There is a built-in tension for the Liberty: Astier’s performance creates a roster puzzle. The rookie has given the team a reliable starter across five games, yet Ionescu’s return will almost certainly push Astier back to a reserve role. That transition matters now because it will reshape minutes, matchups and on-court chemistry in the middle of a tightly scheduled homestand.
There is also the practical caution: Ionescu is joining the rotation with a minute restriction, and the club will layer her back while other players — including Sabally, Carrera and potentially Fiebich — carve out their roles. The team must balance winning the immediate games in front of them with preserving Ionescu’s availability for the stretch run of the season.

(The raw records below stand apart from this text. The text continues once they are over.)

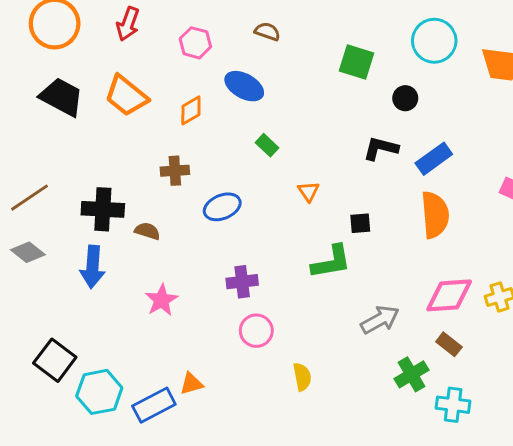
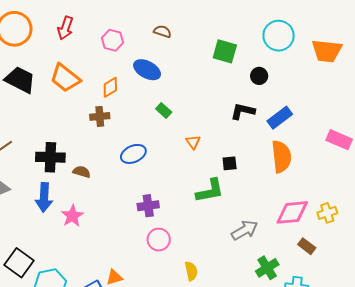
brown cross: (175, 171) -> (100, 116), moved
pink star: (161, 300) -> (72, 216), moved
brown rectangle: (449, 344) -> (307, 246), moved

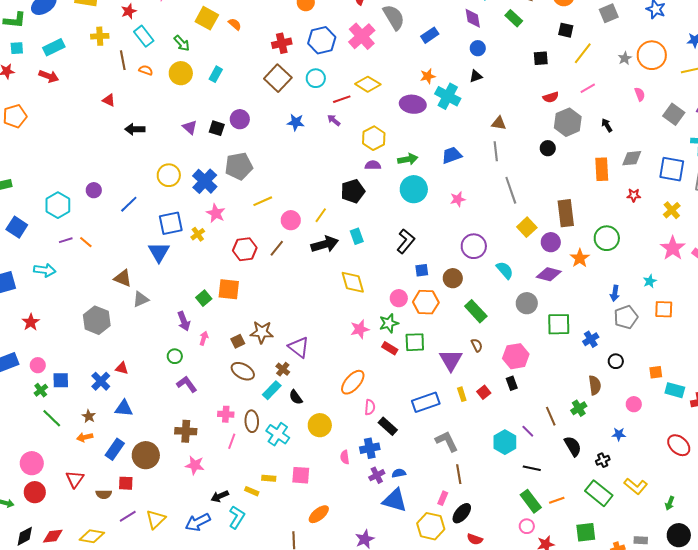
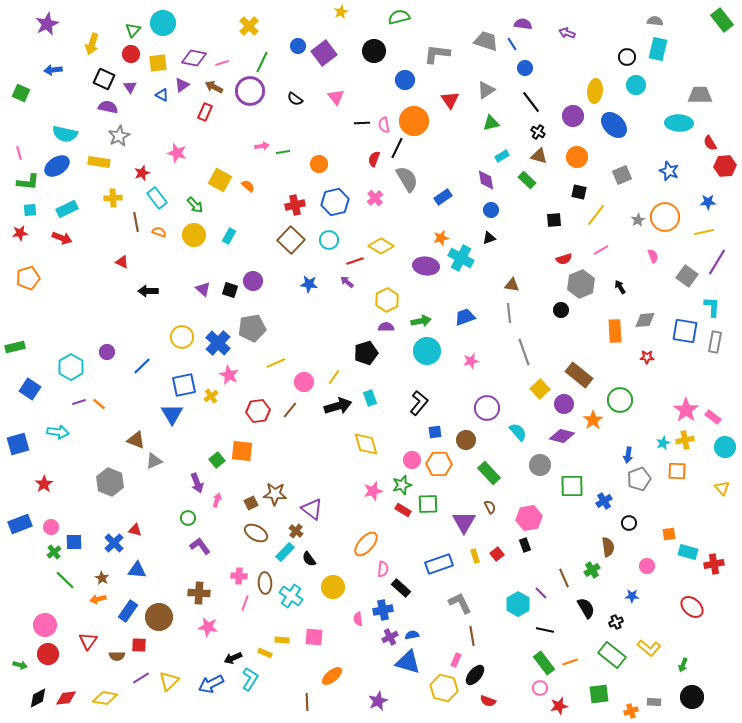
pink cross: (362, 36) -> (375, 198), size x0.6
yellow cross: (672, 210) -> (685, 440), moved, turned 30
brown rectangle: (566, 213) -> (579, 375), turned -44

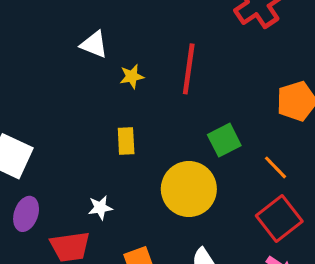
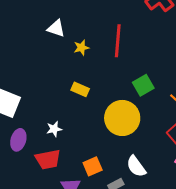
yellow rectangle: (126, 141) -> (80, 89), turned -60
white star: (100, 208) -> (54, 129), moved

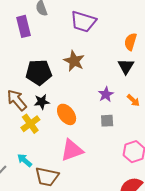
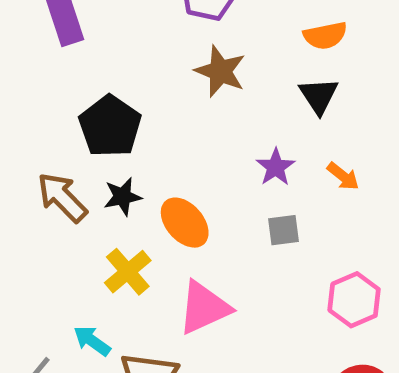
orange semicircle: (130, 42) -> (325, 36), turned -114
brown star: (74, 61) -> (220, 71), moved
black pentagon: (39, 72) -> (110, 126), turned -30
yellow cross: (30, 124) -> (128, 272), moved

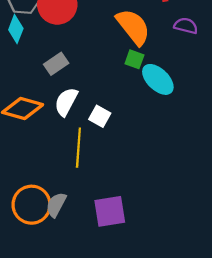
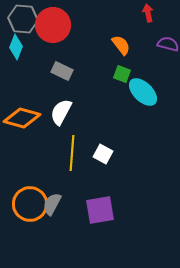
orange semicircle: (133, 27) -> (121, 45), size x0.6
gray rectangle: (56, 64) -> (62, 71), moved, turned 60
white square: (100, 116) -> (103, 154), moved

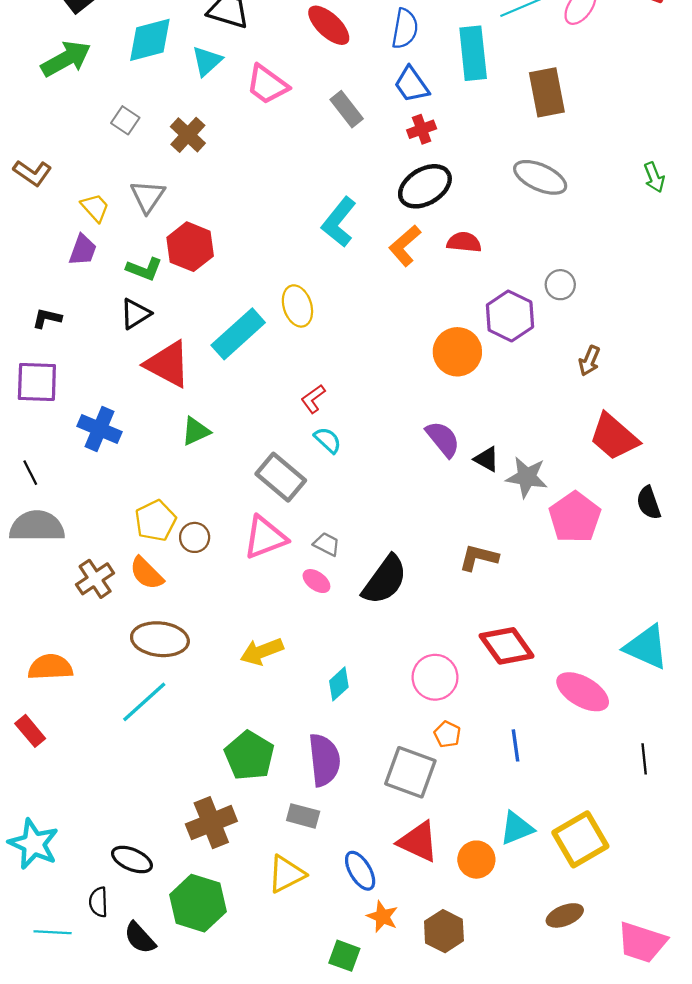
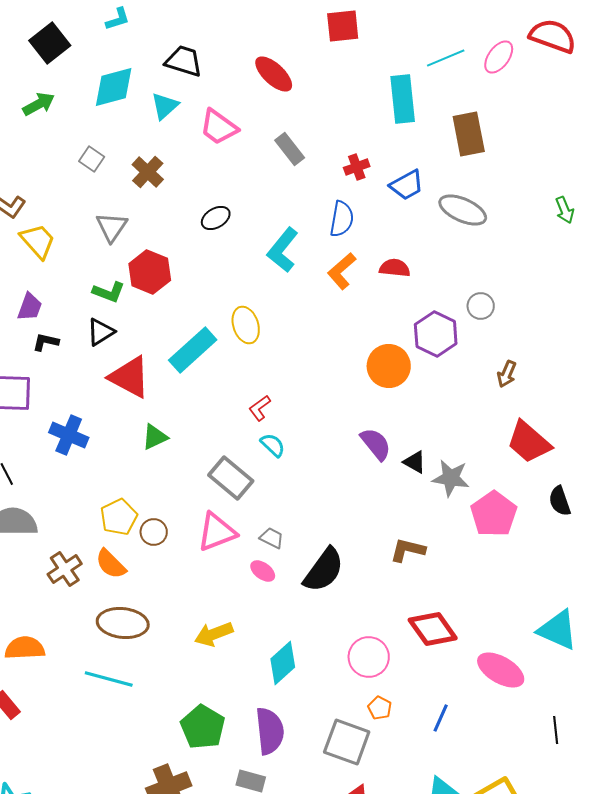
blue semicircle: (405, 29) -> (342, 219), moved
green arrow: (66, 59) -> (39, 104), size x0.7
blue trapezoid: (412, 85) -> (407, 185), moved, turned -84
black ellipse: (425, 186) -> (216, 218), moved, size x0.6
yellow trapezoid: (95, 208) -> (38, 241), moved, size x1.4
purple trapezoid: (83, 250) -> (30, 307), moved
black L-shape: (47, 318) -> (46, 342), moved
cyan diamond: (339, 684) -> (283, 663), size x1.4
cyan line: (144, 702) -> (109, 679), turned 57
blue line: (516, 745) -> (441, 718), turned 32

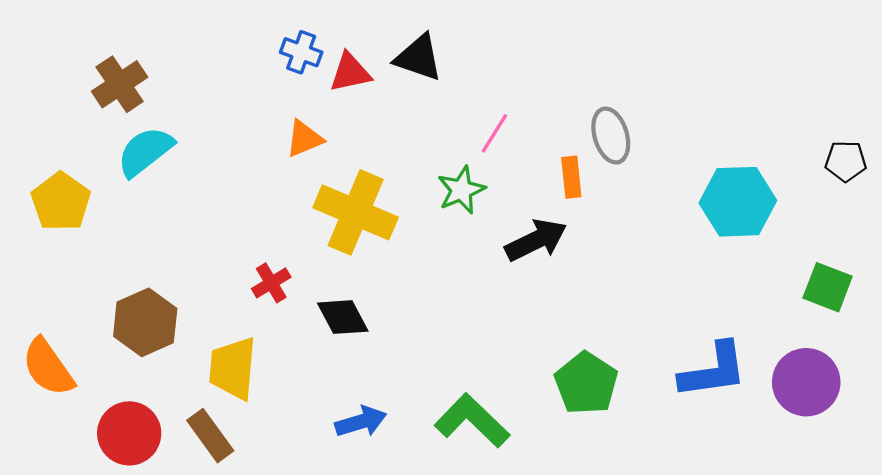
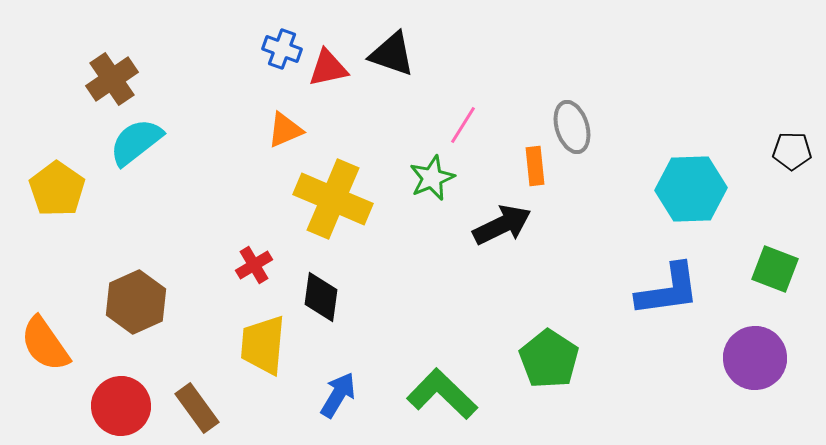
black diamond: (343, 317) -> (321, 297), turned 36
yellow trapezoid: (233, 368) -> (263, 345), moved
blue L-shape: (713, 370) -> (668, 290), moved
blue arrow: (361, 422) -> (338, 395), turned -42

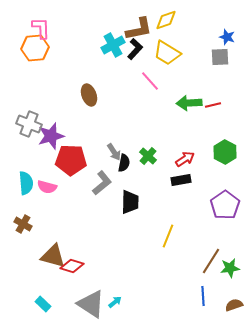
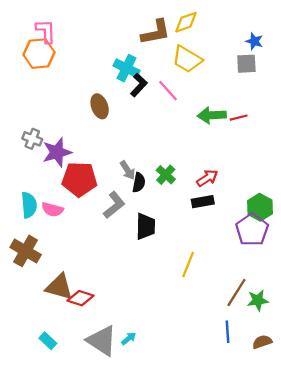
cyan cross: (113, 45) -> (126, 68), moved, turned -35
black L-shape: (135, 49) -> (139, 85), moved
gray cross: (29, 124) -> (32, 139), size x0.7
green hexagon: (225, 152) -> (260, 207), moved
brown cross: (23, 224) -> (26, 251), size x1.5

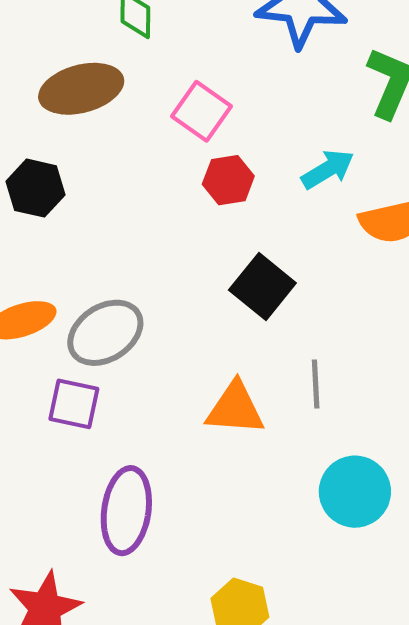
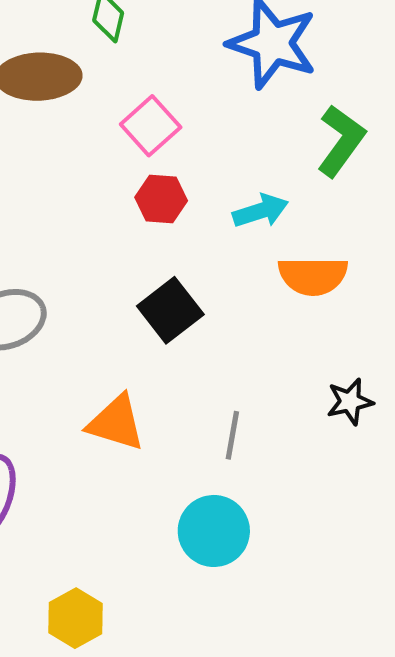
gray line: (316, 384) -> (232, 435), moved

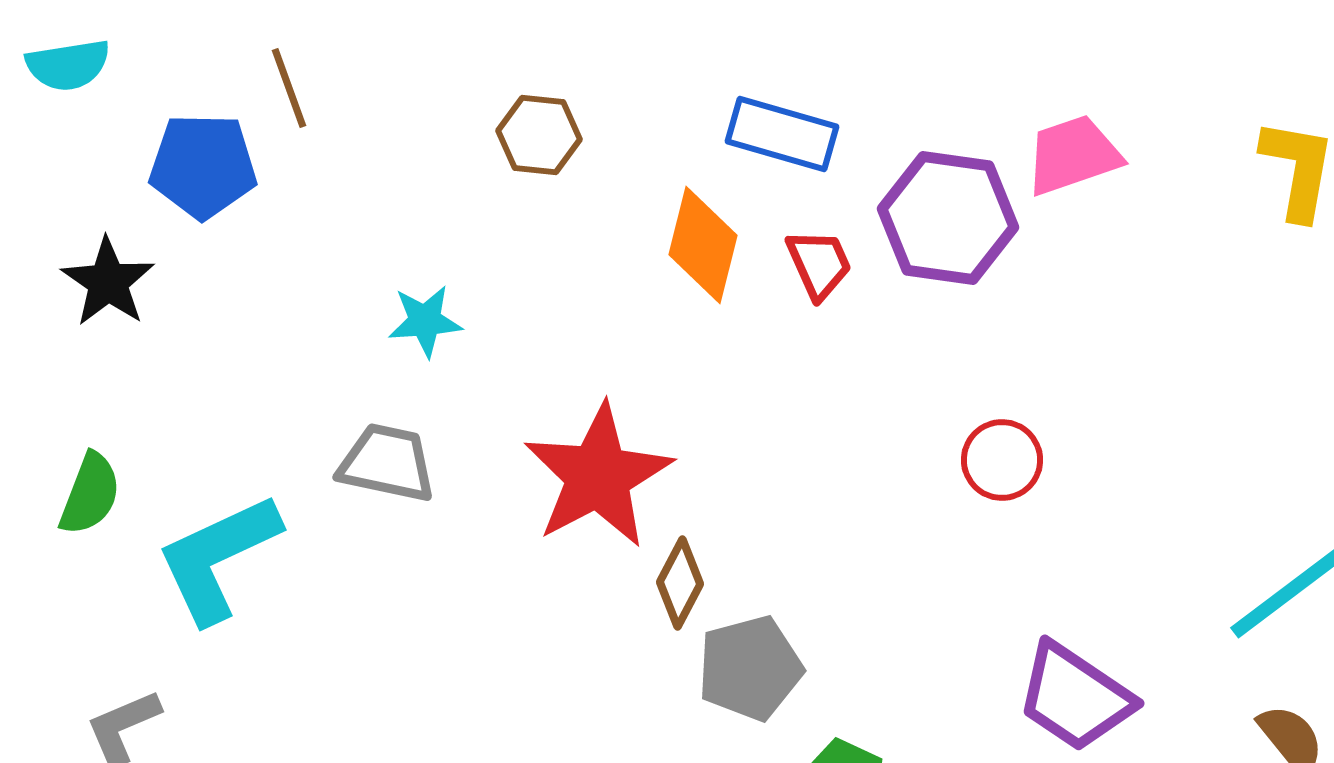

Still, the tone from Ionescu was upbeat and focused on work. "but thankfully it responded really quickly," she said of the ankle, and, reflecting on the team’s recent loss, she added, "Any time you lose, there’s a little bit of a heightened sense of, ‘We got to continue to hone in on the things we got to work on,’" The implication is clear: the Liberty believe they can fix short-term flaws while reintegrating key players.
What happens Sunday will answer the most immediate question: how many minutes will Ionescu play and how quickly will the team’s rotations settle around her return? The Liberty are betting that bringing Ionescu back — even with limits — and folding in contributors like Sabally and Carrera will improve a 3-2 start and set a firmer course for the seven-game homestand ahead.